Following the government’s major announcement on immigration rebalance on May 11 and the new requirement of “formal qualification” for any future incoming migrant chefs from overseas, some concerns are being raised if the days of ethnic food outlets are truly over in New Zealand.

Notably, in recent years NZ has witnessed a massive increase in ethnic food outlets, which has not only added a lot of colours to the country’s gastronomic circuit but also had added diversity of options for the Kiwi food lovers.

This growth in the sector has primarily been driven by the growing demand for ethnic food with the gradual increase in the share of the ethnic migrant population in the country who consume more ethnic (Asian and South Asian) foods and has largely been underpinned by the migrant chefs hired from overseas, who brought-in their years of honed skills to NZ’s ever-expanding ethnic food circuit.

That growth in the ethnic food sector is all set to face a stumbling block as the government brings an unusual requirement of having a formal educational qualification in a school or university to be eligible for a NZ work visa.

Many ethnic restaurateurs are sceptical in a private conversation that this new immigration requirement is not grounded in reality and would affect their business models adversely as most hospitality operators are already reeling under an acute shortage of skilled labour.

“Most of the migrant chefs that line up to work in NZ do not have any option available to them in their respective countries of origin for a formal education,” says Shivani Arora, Managing Director of the Shivani Vegetarian Indian restaurant chain in Auckland.

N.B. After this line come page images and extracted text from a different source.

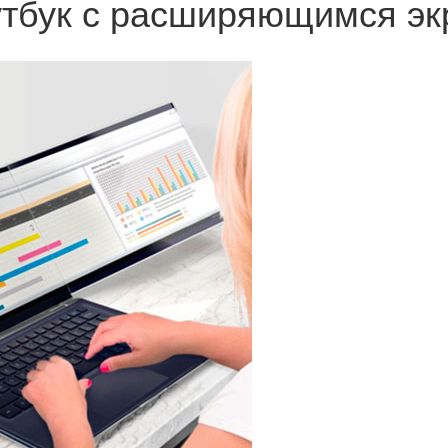
утбук с расширяющимся э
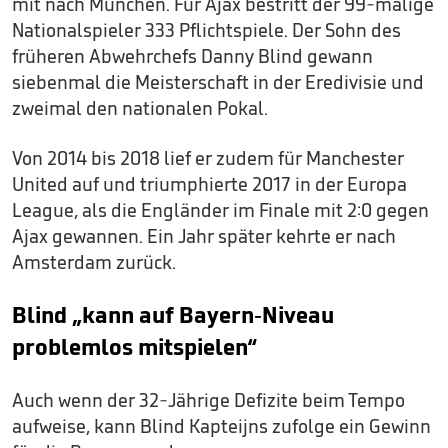
mit nach München. Für Ajax bestritt der 99-malige
Nationalspieler 333 Pflichtspiele. Der Sohn des
früheren Abwehrchefs Danny Blind gewann
siebenmal die Meisterschaft in der Eredivisie und
zweimal den nationalen Pokal.
Von 2014 bis 2018 lief er zudem für Manchester
United auf und triumphierte 2017 in der Europa
League, als die Engländer im Finale mit 2:0 gegen
Ajax gewannen. Ein Jahr später kehrte er nach
Amsterdam zurück.
Blind „kann auf Bayern-Niveau
problemlos mitspielen“
Auch wenn der 32-Jährige Defizite beim Tempo
aufweise, kann Blind Kapteijns zufolge ein Gewinn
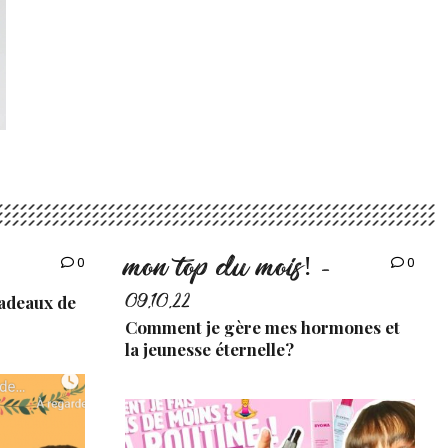
mon top du mois!
0
0
-
cadeaux de
09.10.22
Comment je gère mes hormones et
la jeunesse éternelle?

“We employ sweet-makers or sweet chefs that bring years of honed skills of making legendary Indian sweets which is not taught in any educational school or university, and there is no formal degree,” Shivani Arora argues.

Her son Abhinav Arora who looks after day-to-day operations, including hiring staff and dealing with the immigration for the business, also concurs, arguing that the migrant chefs they traditionally hire have largely been without much formal education, yet they bring years of work experience and honed skills desperately needed for any successful Indian restaurant business in NZ.

The hospitality industry is already reeling under short supply of skilled labour

This additional requirement for future incoming migrant chefs is expected to further exacerbate the acute short supply of skilled workers within the hospitality industry.

While the government had patted its own back at the time of the announcement of immigration rebalance, saying that the border is reopening from July 31 and the special concession granted to the hospitality and tourism sector to continue to bring skilled migrant workers till April next year under the pre-accredited Employer Work Visa system (that allows hiring overseas migrant workers below media wages), several ethnic restaurant operators remain sceptical if that will open floodgates for skilled workers for their businesses.

“Working holiday visa holders that the government and the hospitality sector is counting upon largely does not provide a skilled workforce for Indian restaurants, so the labour shortage is not coming to an end for us in the near term,” said the owner of another South Auckland based popular Indian eatery who chose to remain anonymous.

“Now, with this new requirement of formal education for future incoming chefs, there will be a further shortage of skilled workforce that is not easily replaceable onshore, despite best intentions of the government,” he said.

“Many people would recall that till recently there were some 2500-3000 Indian chefs who have been languishing in the country for more than a decade, despite being skilled workers as they did not meet English language requirement for permanent residency and were forced to live on extended work visas. That tells about the general literacy levels of the ethnic migrant chefs and the opportunities available for them in foreign countries,” he concluded.

Does this mean the days of ethnic food restaurants are limited?

Abhinav Arora from Shivani Restaurants remains cautious with the suggestion and concludes, “Not all ethnic food restaurants but several mom-and-pop shops, small takeaways shops of ethnic food which added a lot of colour to NZ’s food circuit will eventually close as they will struggle to find and hire chefs with formal education from overseas.”

Shivani Arora adds by asking why the government could not revert to an earlier system where the overseas hired migrant chefs could complete a formal education while being onshore along with work, that way ensuring that NZ’s immigration system remains uncompromised and small businesses could also continue to operate and contribute to the economy.